Je crois que j'ai crié cette phrase mais je n'en suis même pas sûre. Tout le stress retombant d'un coup, je m'écroule sur lui. Mes mains enserrent son dos et je pleure contre lui. Mais cette fois, je crois que je pleure de joie. Je suis comme libérée. La tête contre son torse, je réalise que j'entends son cœur battre. Je crois que je n'ai jamais entendu si belle musique. Tout à coup, je sens quelque chose se poser sur mon dos. Je tourne la tête mais je ne vois rien. Il me faut encore quelques secondes pour réaliser que ce sont ses mains. Ses bras qui s'enroulent autour de moi. Je le serre encore plus fort sans penser que je pourrais l'étouffer. Si on m'avait dit que je serais si heureuse que Justin Miller soit en vie un jour, je ne l'aurais pas cru. Et encore plus si on m'avait dit que sentir ses mains serrer mon dos pourrait autant me rassurer. Pourtant, là tout de suite, je suis la plus heureuse des femmes. Je redresse son torse pour qu'il puisse se mettre assis. Je vois que ses côtes le font souffrir, mais il ne dit rien, et je ne veux rien dire non plus, je ne veux pas briser ce silence, qui, pour la première fois depuis des heures est si apaisant. Dans ces yeux, j'ai l'impression de voir tellement d'émotions à la fois. Il semble reconnaissant mais ne dit pas un mot. Il me regarde. Comme personne ne m'a jamais regardé. Ses yeux me fixent et un léger sourire apparaît sur ses lèvres. Lentement, je pose mon front contre le sien. Je respire. Enfin. Lui aussi semble prendre une grande inspiration, comme s'il venait de ressusciter. Si on y pense, c'est presque ça.

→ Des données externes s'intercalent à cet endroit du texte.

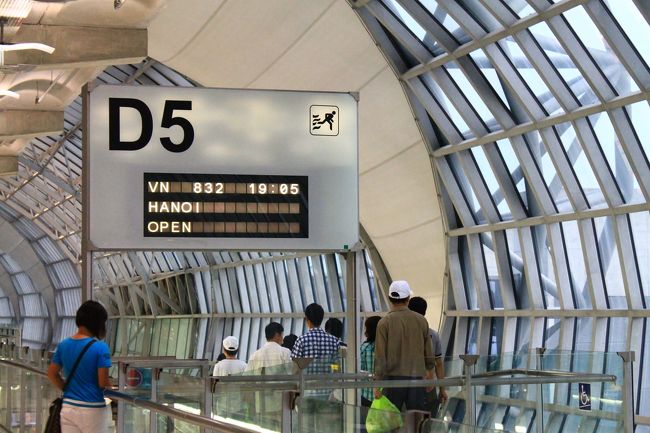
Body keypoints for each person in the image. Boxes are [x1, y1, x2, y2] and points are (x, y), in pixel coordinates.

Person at [47, 300, 112, 433]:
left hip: (68, 407)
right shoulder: (100, 348)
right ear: (97, 323)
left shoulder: (64, 344)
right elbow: (103, 383)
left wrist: (66, 388)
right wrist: (115, 391)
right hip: (92, 409)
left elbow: (52, 373)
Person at [374, 280, 435, 412]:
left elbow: (380, 356)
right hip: (417, 378)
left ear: (390, 299)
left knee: (391, 418)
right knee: (417, 417)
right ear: (408, 299)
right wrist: (430, 372)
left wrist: (378, 383)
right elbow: (429, 352)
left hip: (392, 380)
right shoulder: (421, 320)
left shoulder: (384, 323)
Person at [291, 303, 342, 432]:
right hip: (327, 393)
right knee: (324, 428)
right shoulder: (334, 341)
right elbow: (337, 368)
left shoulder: (301, 341)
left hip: (306, 392)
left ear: (307, 320)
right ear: (321, 319)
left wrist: (295, 391)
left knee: (305, 427)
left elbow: (295, 368)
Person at [246, 322, 293, 430]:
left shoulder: (255, 355)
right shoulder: (285, 352)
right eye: (282, 334)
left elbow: (247, 379)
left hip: (261, 404)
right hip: (281, 403)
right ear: (277, 335)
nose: (282, 338)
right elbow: (291, 375)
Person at [408, 296, 448, 416]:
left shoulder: (403, 334)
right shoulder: (433, 335)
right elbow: (439, 364)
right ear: (425, 312)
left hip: (406, 386)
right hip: (428, 386)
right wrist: (442, 389)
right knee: (428, 420)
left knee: (407, 420)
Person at [212, 336, 247, 420]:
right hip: (239, 407)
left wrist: (214, 407)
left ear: (224, 350)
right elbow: (246, 388)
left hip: (222, 407)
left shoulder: (218, 366)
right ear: (237, 349)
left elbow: (215, 388)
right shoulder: (244, 365)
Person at [360, 316, 382, 407]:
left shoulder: (364, 348)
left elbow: (359, 370)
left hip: (366, 394)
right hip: (383, 395)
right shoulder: (388, 348)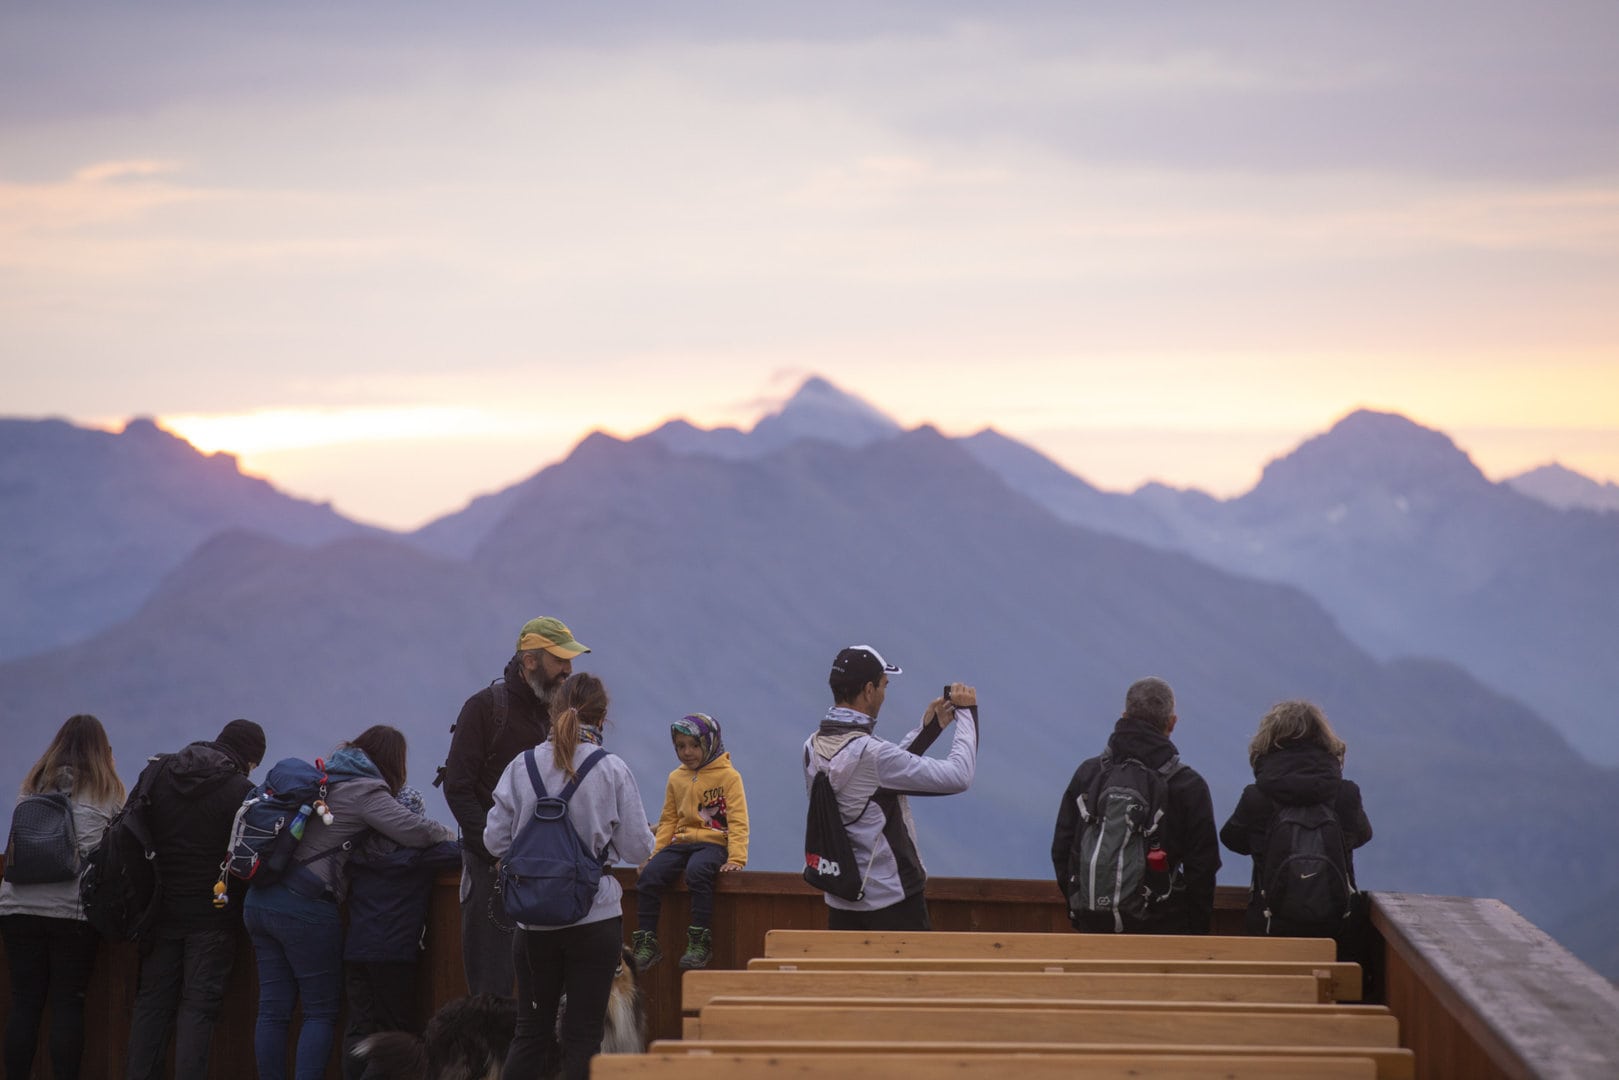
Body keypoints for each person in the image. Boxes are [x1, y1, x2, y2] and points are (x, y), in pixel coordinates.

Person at [242, 726, 455, 1080]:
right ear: (392, 761)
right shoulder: (365, 789)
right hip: (305, 906)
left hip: (259, 899)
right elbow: (416, 831)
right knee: (319, 1012)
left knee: (273, 1012)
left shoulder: (325, 778)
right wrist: (448, 835)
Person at [484, 672, 655, 1080]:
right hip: (594, 919)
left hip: (532, 922)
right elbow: (638, 848)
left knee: (530, 1034)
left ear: (554, 709)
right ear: (604, 715)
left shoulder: (521, 766)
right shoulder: (611, 769)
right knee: (582, 1038)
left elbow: (494, 841)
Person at [442, 615, 589, 997]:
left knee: (545, 995)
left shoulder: (558, 714)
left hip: (550, 872)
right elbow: (457, 788)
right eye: (560, 660)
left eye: (570, 661)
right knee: (493, 994)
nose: (569, 670)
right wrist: (495, 852)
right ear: (530, 660)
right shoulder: (484, 708)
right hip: (493, 872)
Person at [125, 717, 267, 1080]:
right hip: (212, 917)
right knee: (197, 1010)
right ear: (250, 758)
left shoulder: (158, 774)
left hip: (160, 910)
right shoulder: (241, 791)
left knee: (152, 1005)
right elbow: (251, 859)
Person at [801, 645, 978, 932]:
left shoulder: (812, 746)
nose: (884, 694)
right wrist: (967, 715)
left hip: (840, 896)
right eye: (884, 686)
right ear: (869, 690)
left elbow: (879, 778)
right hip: (893, 902)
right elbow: (959, 776)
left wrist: (929, 730)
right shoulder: (871, 753)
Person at [0, 714, 126, 1080]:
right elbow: (119, 847)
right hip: (71, 914)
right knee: (68, 1002)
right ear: (103, 751)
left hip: (17, 906)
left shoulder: (34, 786)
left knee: (24, 1002)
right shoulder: (109, 791)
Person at [1051, 676, 1221, 934]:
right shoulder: (1189, 785)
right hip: (1165, 930)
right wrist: (1195, 932)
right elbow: (1203, 869)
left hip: (1094, 929)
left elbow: (1062, 849)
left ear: (1124, 715)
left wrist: (1084, 908)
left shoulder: (1088, 774)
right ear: (1172, 723)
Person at [1219, 699, 1373, 948]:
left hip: (1270, 929)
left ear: (1269, 741)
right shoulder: (1345, 795)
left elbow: (1231, 839)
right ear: (1324, 738)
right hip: (1337, 934)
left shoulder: (1257, 797)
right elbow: (1364, 835)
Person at [340, 786, 461, 1080]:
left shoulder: (358, 852)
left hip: (356, 950)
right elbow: (462, 853)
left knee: (358, 1028)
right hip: (394, 952)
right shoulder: (419, 856)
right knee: (393, 1034)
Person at [632, 712, 749, 971]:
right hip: (681, 842)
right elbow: (668, 820)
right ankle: (647, 941)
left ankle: (699, 943)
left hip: (713, 842)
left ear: (709, 743)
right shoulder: (676, 778)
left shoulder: (729, 777)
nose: (687, 752)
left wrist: (736, 858)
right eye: (680, 746)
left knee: (698, 872)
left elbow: (739, 820)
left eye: (694, 745)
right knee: (649, 876)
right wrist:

Machinalement, ses mains viennent se poser sur mes joues. Son pouce essuie les larmes qui persistent sur mon visage. Pendant ces quelques secondes qui paraissent une éternité, une paisible éternité, nous nous regardons, les yeux dans les yeux. J'ai l'impression qu'il n'y a rien d'autre autour. Nos respirations se font exactement au même moment, tout comme les battements de nos cœur. C'est un moment hors du temps. Puis, dans un même mouvement, nos lèvres se trouvent. Il m'embrasse comme si sa vie en dépendait et je crois que c'est mon cas aussi. Mes mains viennent se nicher dans ses cheveux. Nos lèvres ne se séparent plus. Aucun de nous n'en a envie. Je veux juste vivre. Vivre ce moment avec celui que j'ai cru perdre pour toujours.